3.2.14.4 Treatment Providers shall complete a minimum of forty (45) hours of continuing education every three years in order to maintain proficiency in the field of sex offender treatment and to remain current on any developments in the assessment, treatment, and monitoring of sex offenders. Thirty-five (35) hours shall come from the subject areas listed as sex offense specific training, six (6) of the thirty-five (35) hours shall be specific to developmental disabilities, ten (10) hours coming from the general topic areas, as described in Section 4.1 of the Adult Standards. Four (4) of the 10 hours of training in the general topic areas shall be in the area of victimology. Training shall be specific to the population you serve.

3.2.14.4.1 To receive credit for training not identified on this list, it is incumbent on the trainee to write a justification demonstrating relevance to sex offender assessment/treatment/management as described in these standards.

3.2.14.5 Provide satisfactory references as requested by the Sex Offender Management Board. The Sex Offender Management Board may also solicit such additional references as necessary to determine compliance with the Standards. The references shall include other members of the community supervision team.

3.2.14.6 The individual shall never have been convicted of, plead no contest to, or received a deferred judgment for any offense involving criminal sexual or violent behavior, or a felony that would bring into question the competence or integrity of he individual to provide sex offense specific treatment.

3.2.14.7 At their own expense, the individual will complete an entire criminal history check including Federal information pursuant to the Federal Bureau of Investigation appropriation of Title 11 of Public Law 92-544 (28 U.S.C. 534). The individual will submit to fingerprinting as part of this process.

3.2.14.8 Report any practice that is in significant conflict with the Standards.

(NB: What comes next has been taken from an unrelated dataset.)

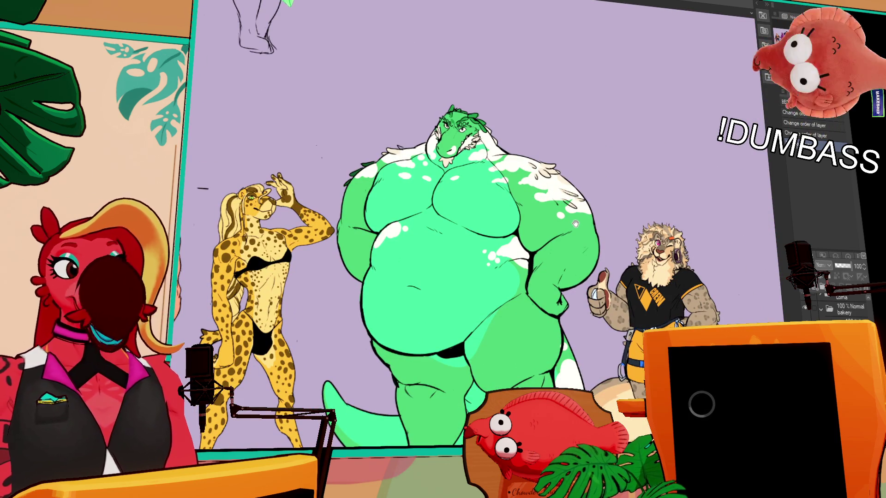
scroll(605, 225, "up", 1)
scroll(414, 195, "up", 1)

3.3 Treatment Provider- Associate Level. An Associate Level Treatment Provider may treat sex offenders under the supervision of a Full Operating Level Treatment Provider under these standards. To qualify to provide sex offender treatment at the Associate Level an individual must meet all the following criteria:

3.3.1 The individual shall have a baccalaureate degree or above in a behavioral science.

3.3.2 The individual shall have completed within the past five (5) years a minimum of six hundred (600) hours of supervised clinical experience. Five hundred (500) hundred hours of supervised clinical experience specifically in the area of treatment of sex offenders. At least half (250) of these hours must be in face-to-face therapy with convicted or adjudicated sex offenders depending on the population you serve. In addition at least one hundred sixty (160) of these face-to-face hours must have been in co-therapy, in the same room, with a Full Operating Level Treatment Provider.

3.3.3 The individual must have received at least one hundred (100) hours of face-to-face clinical supervision by a Full Operating Level Treatment Provider. The supervision must be reasonably distributed over the time in which the above clinical experience was being obtained (approximately one (1) hour of supervision for each 10 hours of clinical experience).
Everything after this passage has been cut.